Task directions >>
Arrange everything in the material from the line containing "1. **データの格納方法**" down to the end of the material as a JSON list of strings, one string per line, leaving out blank lines.

------------------------

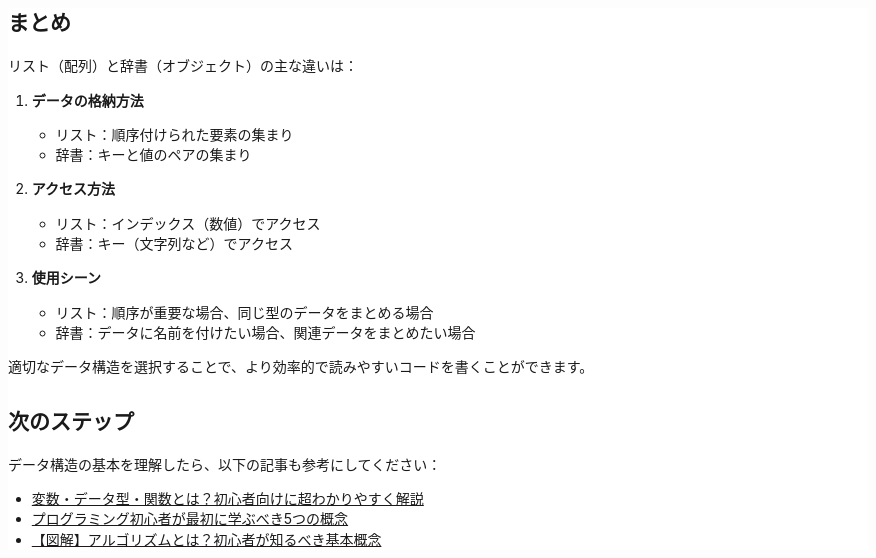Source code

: ## まとめ

リスト（配列）と辞書（オブジェクト）の主な違いは：

1. **データの格納方法**
   - リスト：順序付けられた要素の集まり
   - 辞書：キーと値のペアの集まり

2. **アクセス方法**
   - リスト：インデックス（数値）でアクセス
   - 辞書：キー（文字列など）でアクセス

3. **使用シーン**
   - リスト：順序が重要な場合、同じ型のデータをまとめる場合
   - 辞書：データに名前を付けたい場合、関連データをまとめたい場合

適切なデータ構造を選択することで、より効率的で読みやすいコードを書くことができます。

## 次のステップ

データ構造の基本を理解したら、以下の記事も参考にしてください：

- [変数・データ型・関数とは？初心者向けに超わかりやすく解説](/tech-blog/blog/programming-basics-for-beginners/)
- [プログラミング初心者が最初に学ぶべき5つの概念](/tech-blog/blog/programming-concepts-for-beginners/)
- [【図解】アルゴリズムとは？初心者が知るべき基本概念](/tech-blog/blog/algorithm-basics-explained/)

------------------------

Answer to this task >>
[
  "1. **データの格納方法**",
  "   - リスト：順序付けられた要素の集まり",
  "   - 辞書：キーと値のペアの集まり",
  "2. **アクセス方法**",
  "   - リスト：インデックス（数値）でアクセス",
  "   - 辞書：キー（文字列など）でアクセス",
  "3. **使用シーン**",
  "   - リスト：順序が重要な場合、同じ型のデータをまとめる場合",
  "   - 辞書：データに名前を付けたい場合、関連データをまとめたい場合",
  "適切なデータ構造を選択することで、より効率的で読みやすいコードを書くことができます。",
  "## 次のステップ",
  "データ構造の基本を理解したら、以下の記事も参考にしてください：",
  "- [変数・データ型・関数とは？初心者向けに超わかりやすく解説](/tech-blog/blog/programming-basics-for-beginners/)",
  "- [プログラミング初心者が最初に学ぶべき5つの概念](/tech-blog/blog/programming-concepts-for-beginners/)",
  "- [【図解】アルゴリズムとは？初心者が知るべき基本概念](/tech-blog/blog/algorithm-basics-explained/)"
]